Prompt 1 =>
Set down the arrhythmia abstract's wording, starting at "ROC analysis of" and ending at "with reasonable accuracy.".
Prompt 2 =>
In the arrhythmia abstract, how many UK hospital emergency departments enrolled participants?
Prompt 3 =>
Summarize the arrhythmia abstract in two sentences.

Passage shown =>
The IPED study showed that use of a smartphone-based event recorder in ED patients presenting with palpitation or pre-syncope, increased the number of patients in whom an ECG was captured during symptoms over five-fold to more than 55% at 90 days (Reed MJ et al. Lancet eClinical Medicine 2019; 8: 37–46).

This pre-planned analysis looked at the ability of ED clinicians to predict cardiac arrhythmia in patients presenting to the ED with palpitation or pre-syncope.

Pre-planned sub study analysis of a randomised controlled multi-centre trial. Participants ≥16 years old presenting to 10 UK hospital EDs with palpitation or pre-syncope whose underlying ECG rhythm during these episodes remained undiagnosed after ED assessmentwere enrolled. The treating ED clinician was asked to rate the likelihood of underlying cardiac arrhythmia ranging from 1 (least likely) to 10 (most likely). Participants were then randomised to either an intervention group using a smartphone-based event recorder or a standard care control group. Primary endpoint of this sub study was symptomatic cardiac arrhythmia at 90 days.

243 patients were enrolled. 6 patients had no ED clinician likelihood rating recorded and two further patients were lost to follow-up leaving 235 available for analysis. There were 12 patients recording a symptomatic cardiac arrhythmia at 90 days. These were atrial fibrillation (8), SVT (3), sinus bradycardia (<40 bpm; 1) and atrial flutter (1). One patient recorded 2 categories of arrhythmia. The AUC for prediction of cardiac arrhythmia was 0.81 (95% CI; 0.71–0.90). An ED clinician likelihood rating of 5 or more had 92% sensitivity and 59% specificity for predicting cardiac arrhythmia.

Abstract 018 Figure 1

ROC analysis of ED clinician likelihood rating for symptomatic cardiac dysrhythmia at 90 days

Conclusion ED clinicians are able to predict the liklihood of cardiac arrhythmia in patients presenting to the ED with palpitation or pre-syncope with reasonable accuracy.

Extracted records =>
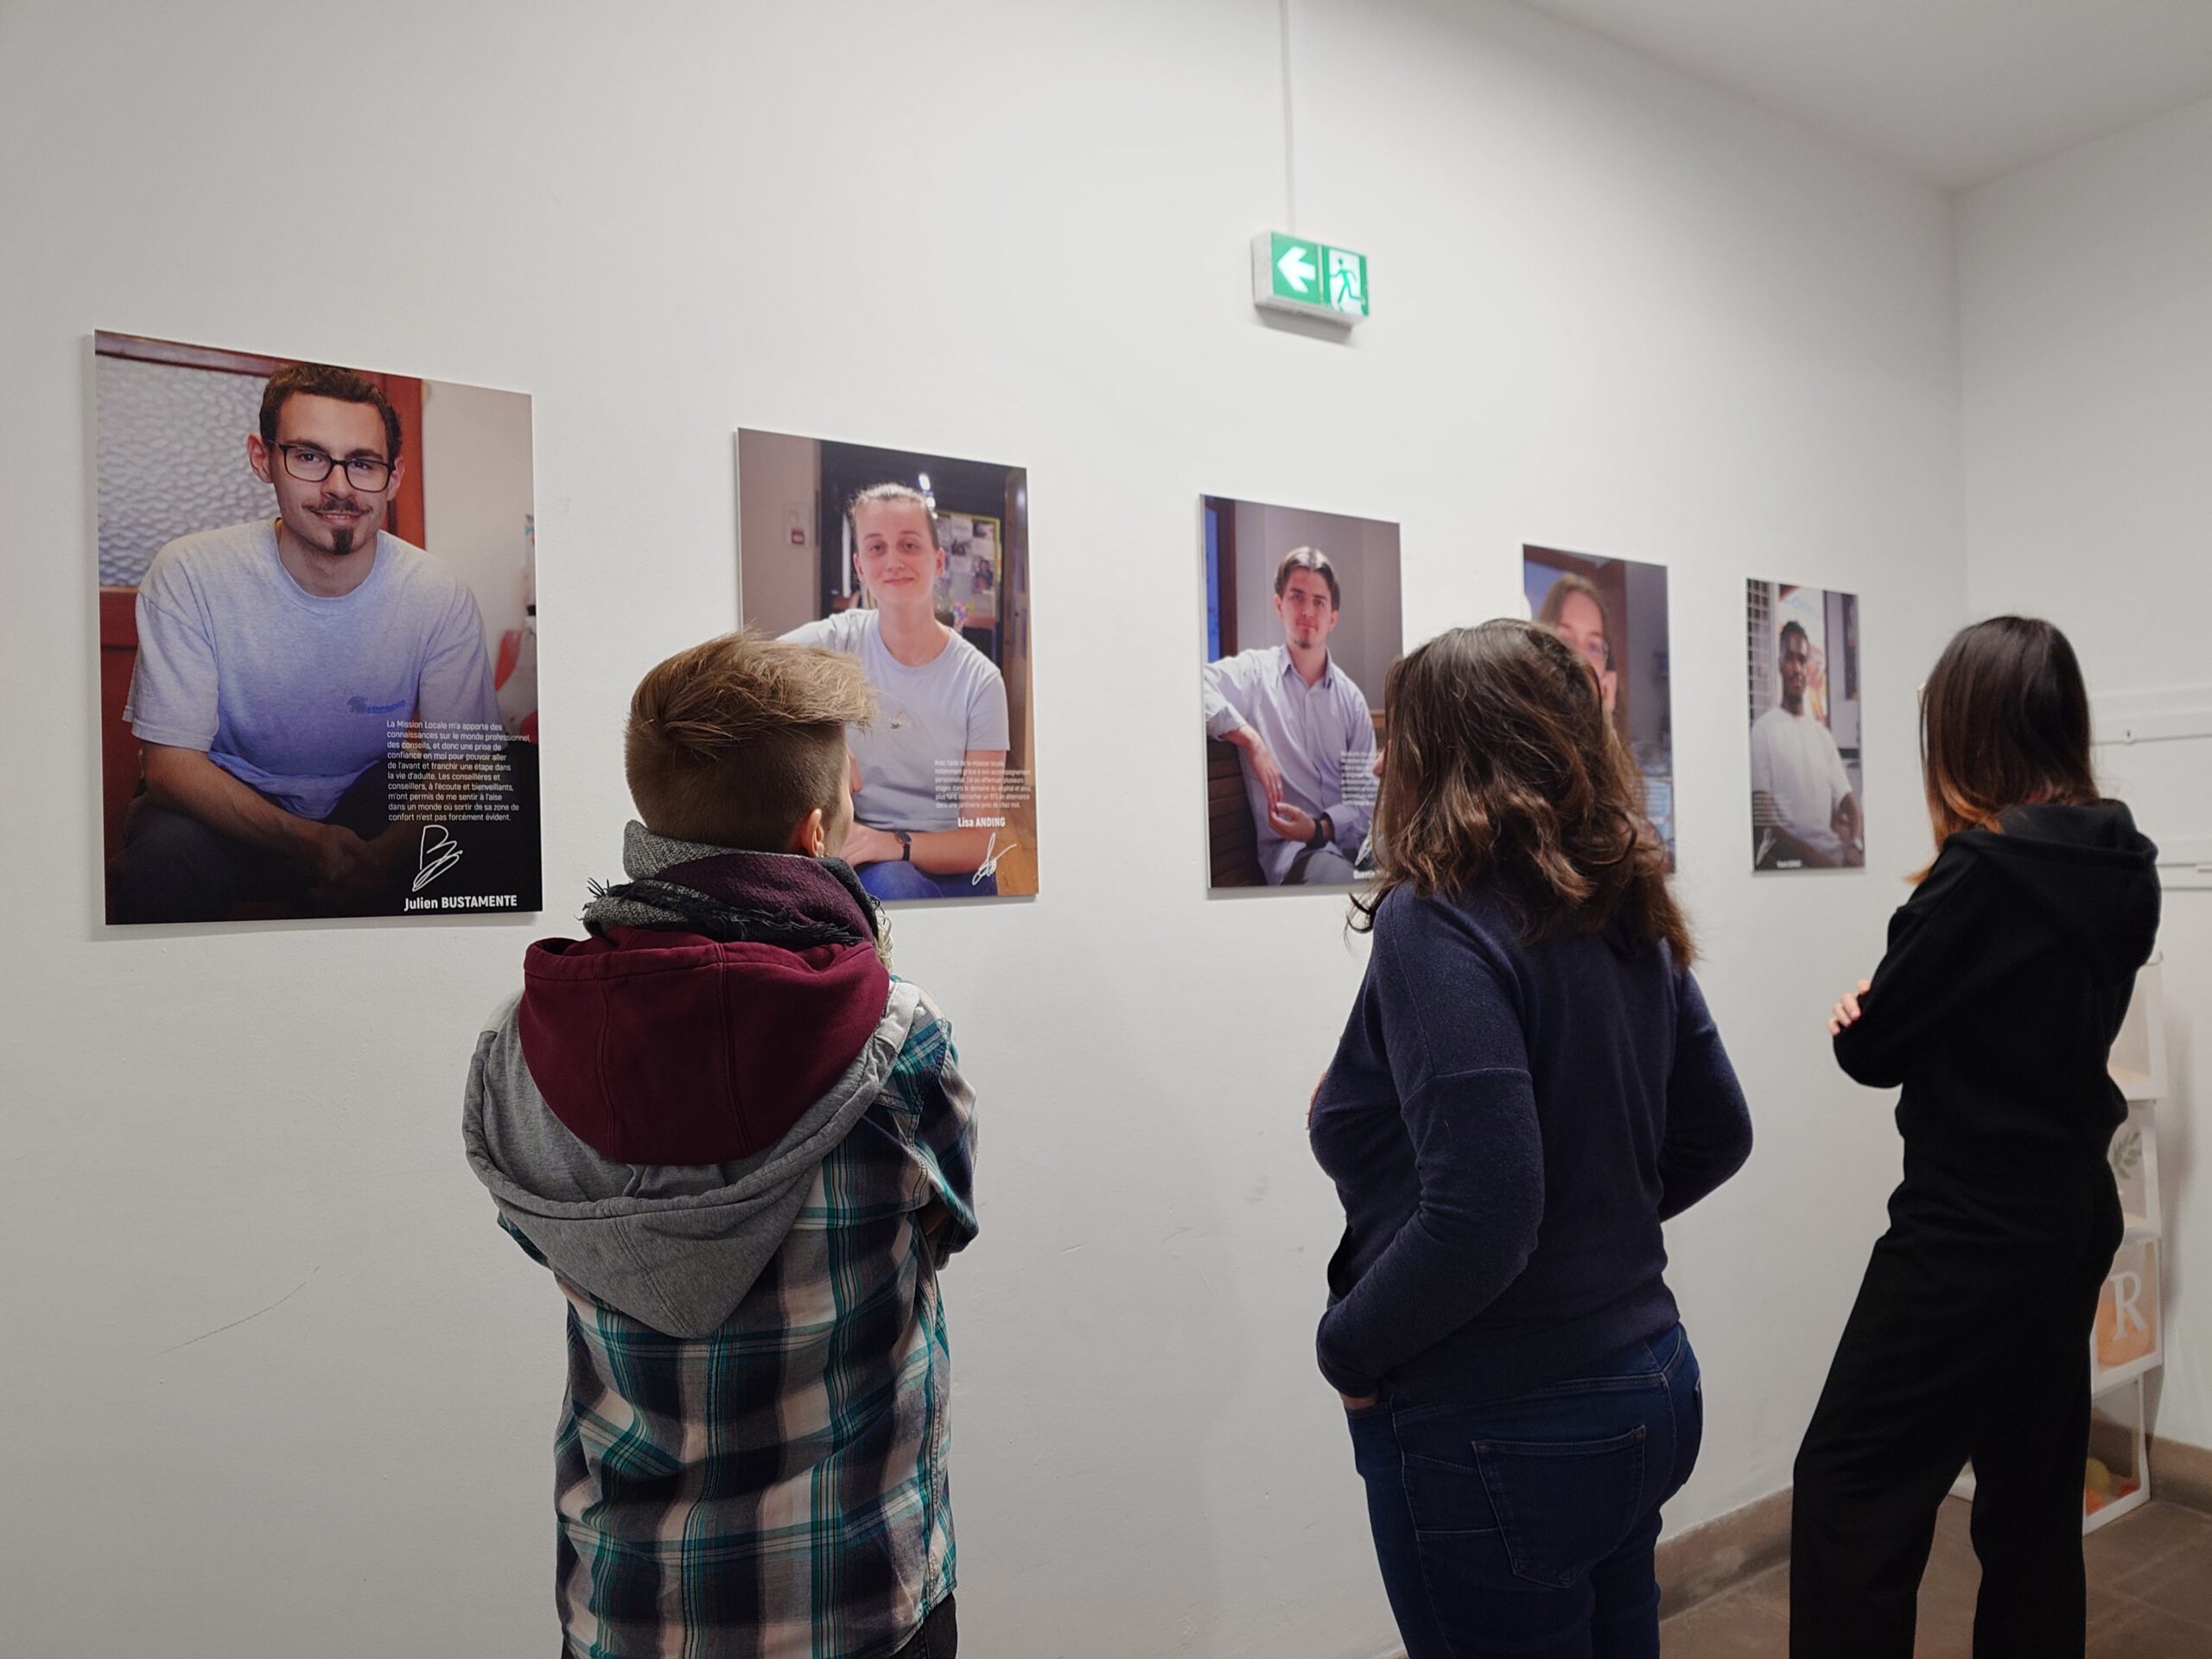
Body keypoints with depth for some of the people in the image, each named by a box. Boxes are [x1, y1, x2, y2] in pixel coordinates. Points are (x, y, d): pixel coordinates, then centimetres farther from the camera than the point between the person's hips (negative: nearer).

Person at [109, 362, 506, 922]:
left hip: (366, 800, 2)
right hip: (226, 804, -1)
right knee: (162, 863, -35)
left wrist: (386, 853, -32)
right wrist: (306, 841, -35)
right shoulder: (190, 574, -17)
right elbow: (172, 762, -16)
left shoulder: (437, 594, -13)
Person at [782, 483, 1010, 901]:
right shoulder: (836, 642, 0)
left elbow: (985, 839, -7)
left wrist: (896, 845, -26)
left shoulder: (979, 679, -3)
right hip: (854, 862, 1)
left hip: (948, 873, -1)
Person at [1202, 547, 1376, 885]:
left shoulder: (1351, 697, 16)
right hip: (1289, 848, -4)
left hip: (1349, 839, 4)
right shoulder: (1253, 671, 5)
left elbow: (1366, 797, 10)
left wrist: (1320, 828, -9)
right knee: (1332, 873, -38)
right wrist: (1250, 739, -17)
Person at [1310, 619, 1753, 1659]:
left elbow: (1477, 1221, -27)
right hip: (1647, 1393, 8)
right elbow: (1716, 1136, 12)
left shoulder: (1436, 921, -22)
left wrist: (1346, 1347, -13)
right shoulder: (1628, 919, 1)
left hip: (1502, 1436, -8)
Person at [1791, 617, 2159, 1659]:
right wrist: (1887, 1015, 0)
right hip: (2068, 1214, 9)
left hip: (1972, 1229, -9)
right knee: (2034, 1491, 19)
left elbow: (1872, 1051, -14)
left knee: (1849, 1487, 0)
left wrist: (1857, 1022, 8)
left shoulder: (1984, 867, -21)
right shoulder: (2123, 867, 4)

Exercise output 1 =>
ROC analysis of ED clinician likelihood rating for symptomatic cardiac dysrhythmia at 90 days

Conclusion ED clinicians are able to predict the liklihood of cardiac arrhythmia in patients presenting to the ED with palpitation or pre-syncope with reasonable accuracy.

Exercise output 2 =>
10

Exercise output 3 =>
In a pre-planned sub study of a randomized multi-centre trial, emergency department clinicians rated the likelihood of cardiac arrhythmia from 1 to 10 in patients presenting with palpitation or pre-syncope, and 12 of the 235 patients analyzed recorded a symptomatic cardiac arrhythmia at 90 days. The rating predicted arrhythmia with an AUC of 0.81, and a rating of 5 or more had 92% sensitivity and 59% specificity, so the abstract concludes that clinicians predict arrhythmia with reasonable accuracy.